Moreover, most states tax investment income and income from work at the same rate. There are nine states–Arizona, Arkansas, Hawaii, Montana, New Mexico, North Dakota, South Carolina, Vermont, and Wisconsin–where long-term capital gains are taxed less than ordinary income. These states also offer tax breaks where you can exclude capital gains from your taxable income.9
Given the significant changes in capital gain taxes by state, you may need to review your investment holdings to minimize unnecessary taxes when moving to another state. Consult a tax or financial professional to review and adjust your portfolio as needed.
Unlike retirement and brokerage accounts, 529 savings plans are typically operated by states. Is it worth funding a 529 plan in your new state or sticking with your old one? For example, some states offer a tax deduction for contributing. But before jumping on that tax benefit, you should review the plan’s investment options, management team, historical performance, fees, and other investment factors to determine if the new state’s plan is a better option.
The cost of college is something else to weigh. Are the state schools a likely option for your child? Then bear in mind in-state versus out-of-state tuition for the state you are moving to. If education is the primary reason to move, it may be worth considering changing your residency to take advantage of in-state tuition.

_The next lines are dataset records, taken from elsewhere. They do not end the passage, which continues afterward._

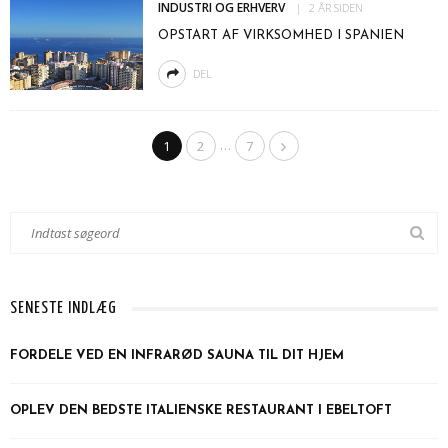
INDUSTRI OG ERHVERV
2 ÅR SIDEN
OPSTART AF VIRKSOMHED I SPANIEN
DEL
…
1
2
7
SENESTE INDLÆG
FORDELE VED EN INFRARØD SAUNA TIL DIT HJEM
OPLEV DEN BEDSTE ITALIENSKE RESTAURANT I EBELTOFT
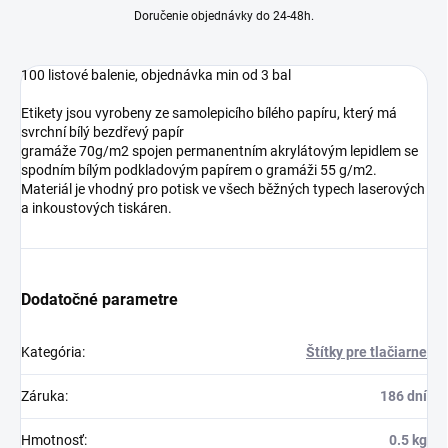
Doručenie objednávky do 24-48h.
100 listové balenie, objednávka min od 3 bal
Etikety jsou vyrobeny ze samolepicího bílého papíru, který má
svrchní bílý bezdřevý papír
gramáže 70g/m2 spojen permanentním akrylátovým lepidlem se
spodním bílým podkladovým papírem o gramáži 55 g/m2.
Materiál je vhodný pro potisk ve všech běžných typech laserových
a inkoustových tiskáren.
Dodatočné parametre
Kategória
:
Štítky pre tlačiarne
Záruka
:
186 dní
Hmotnosť
:
0.5 kg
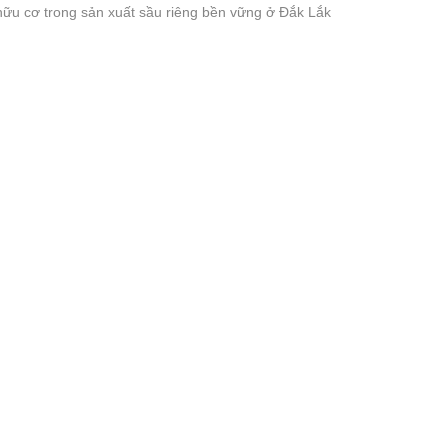
ữu cơ trong sản xuất sầu riêng bền vững ở Đắk Lắk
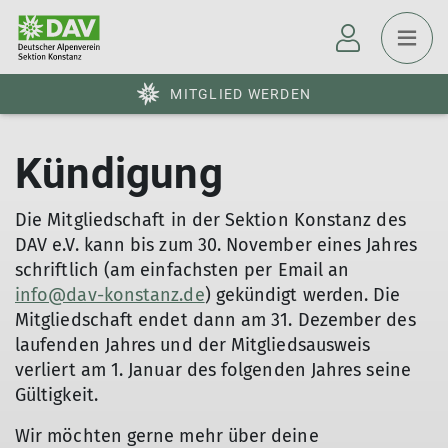
MITGLIED WERDEN
Kündigung
Die Mitgliedschaft in der Sektion Konstanz des
DAV e.V. kann bis zum 30. November eines Jahres
schriftlich (am einfachsten per Email an
info@dav-konstanz.de
) gekündigt werden. Die
Mitgliedschaft endet dann am 31. Dezember des
laufenden Jahres und der Mitgliedsausweis
verliert am 1. Januar des folgenden Jahres seine
Gültigkeit.
Wir möchten gerne mehr über deine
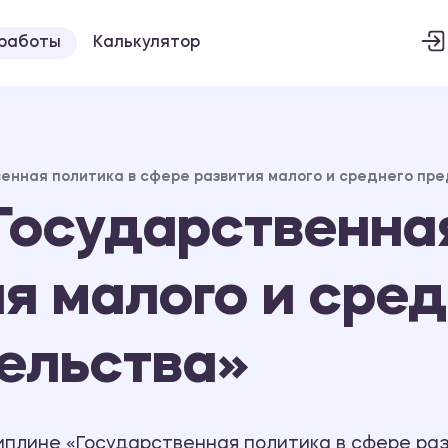
 работы
Калькулятор
енная политика в сфере развития малого и среднего пр
осударственная
я малого и сред
ельства»
иплине «Государственная политика в сфере раз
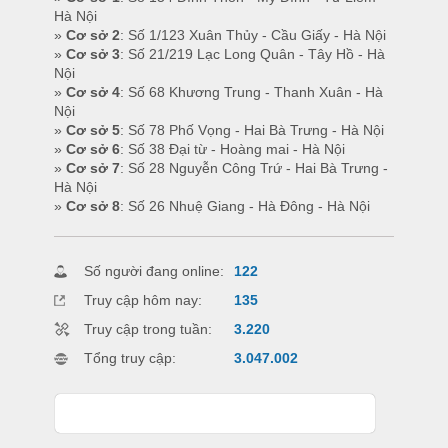
Hà Nội
»
Cơ sở 2
: Số 1/123 Xuân Thủy - Cầu Giấy - Hà Nội
»
Cơ sở 3
: Số 21/219 Lạc Long Quân - Tây Hồ - Hà
Nội
»
Cơ sở 4
: Số 68 Khương Trung - Thanh Xuân - Hà
Nội
»
Cơ sở 5
: Số 78 Phố Vọng - Hai Bà Trưng - Hà Nội
»
Cơ sở 6
: Số 38 Đại từ - Hoàng mai - Hà Nội
»
Cơ sở 7
: Số 28 Nguyễn Công Trứ - Hai Bà Trưng -
Hà Nội
»
Cơ sở 8
: Số 26 Nhuệ Giang - Hà Đông - Hà Nội
Số người đang online:
122
Truy cập hôm nay:
135
Truy cập trong tuần:
3.220
Tổng truy cập:
3.047.002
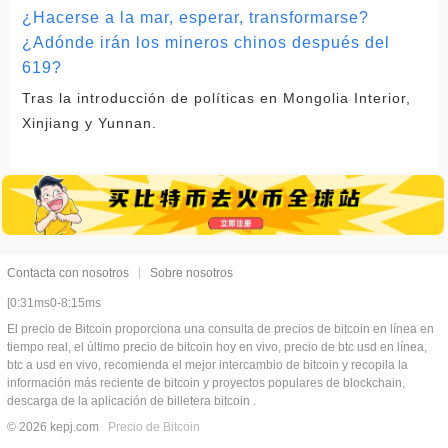
¿Hacerse a la mar, esperar, transformarse?
¿Adónde irán los mineros chinos después del
619?
Tras la introducción de políticas en Mongolia Interior,
Xinjiang y Yunnan.
Contacta con nosotros
Sobre nosotros
[0:31ms0-8:15ms
El precio de Bitcoin proporciona una consulta de precios de bitcoin en línea en
tiempo real, el último precio de bitcoin hoy en vivo, precio de btc usd en línea,
btc a usd en vivo, recomienda el mejor intercambio de bitcoin y recopila la
información más reciente de bitcoin y proyectos populares de blockchain,
descarga de la aplicación de billetera bitcoin .
© 2026 kepj.com
Precio de Bitcoin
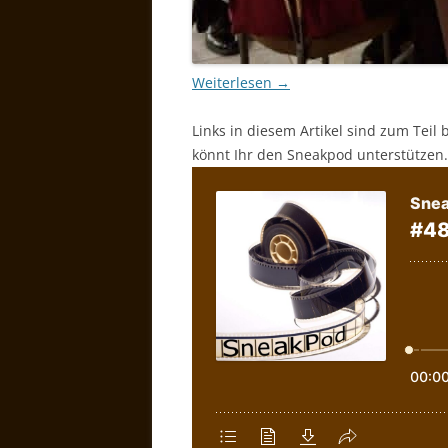
Weiterlesen
→
Links in diesem Artikel sind zum Teil 
könnt Ihr den Sneakpod unterstützen.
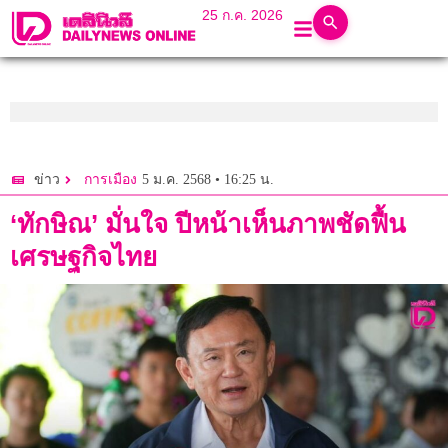
25 ก.ค. 2026
5 ม.ค. 2568 • 16:25 น.
ข่าว
การเมือง
‘ทักษิณ’ มั่นใจ ปีหน้าเห็นภาพชัดฟื้น
เศรษฐกิจไทย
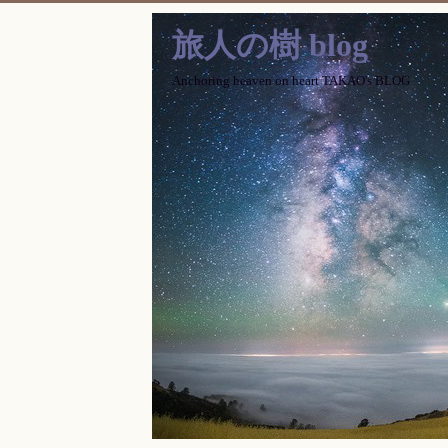
旅人の樹 blog
Anchoring heaven on heart TAKAO's BLOG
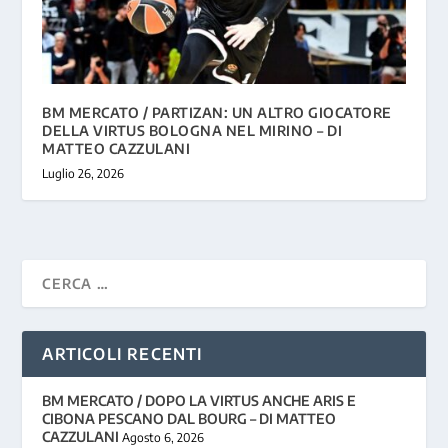
BM MERCATO / PARTIZAN: UN ALTRO GIOCATORE
DELLA VIRTUS BOLOGNA NEL MIRINO – DI
MATTEO CAZZULANI
Luglio 26, 2026
ARTICOLI RECENTI
BM MERCATO / DOPO LA VIRTUS ANCHE ARIS E
CIBONA PESCANO DAL BOURG – DI MATTEO
CAZZULANI
Agosto 6, 2026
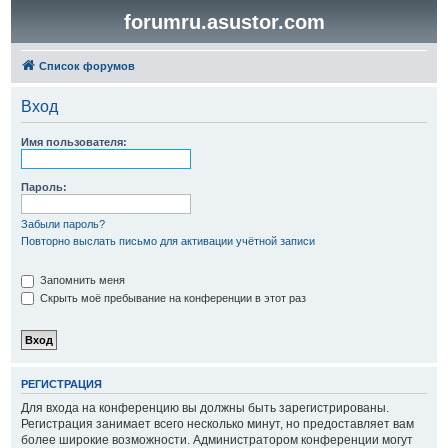
forumru.asustor.com
Список форумов
Вход
Имя пользователя:
Пароль:
Забыли пароль?
Повторно выслать письмо для активации учётной записи
Запомнить меня
Скрыть моё пребывание на конференции в этот раз
РЕГИСТРАЦИЯ
Для входа на конференцию вы должны быть зарегистрированы.
Регистрация занимает всего несколько минут, но предоставляет вам
более широкие возможности. Администратором конференции могут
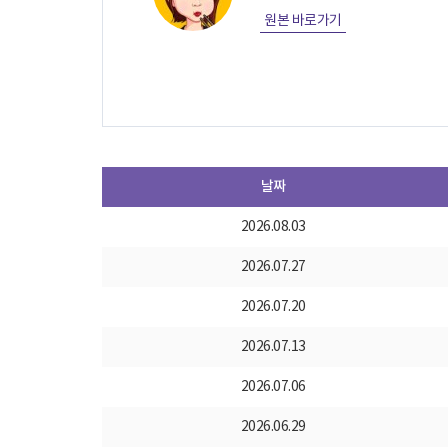
원본 바로가기
날짜
2026.08.03
2026.07.27
2026.07.20
2026.07.13
2026.07.06
2026.06.29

Yes, you can work from anywhere. And if you’re considering a move to find your “happy,” then all the power to you. But before you decide to move, it is important to do the necessary research on how different state laws can impact your wallet. In other words, don’t get lured by states with no income taxes without understanding the rest of the tax structure or implications for your estate or child’s education. Because while you should not let state laws drive where you lay down new roots, it's prudent to be aware of their impact today and for your future.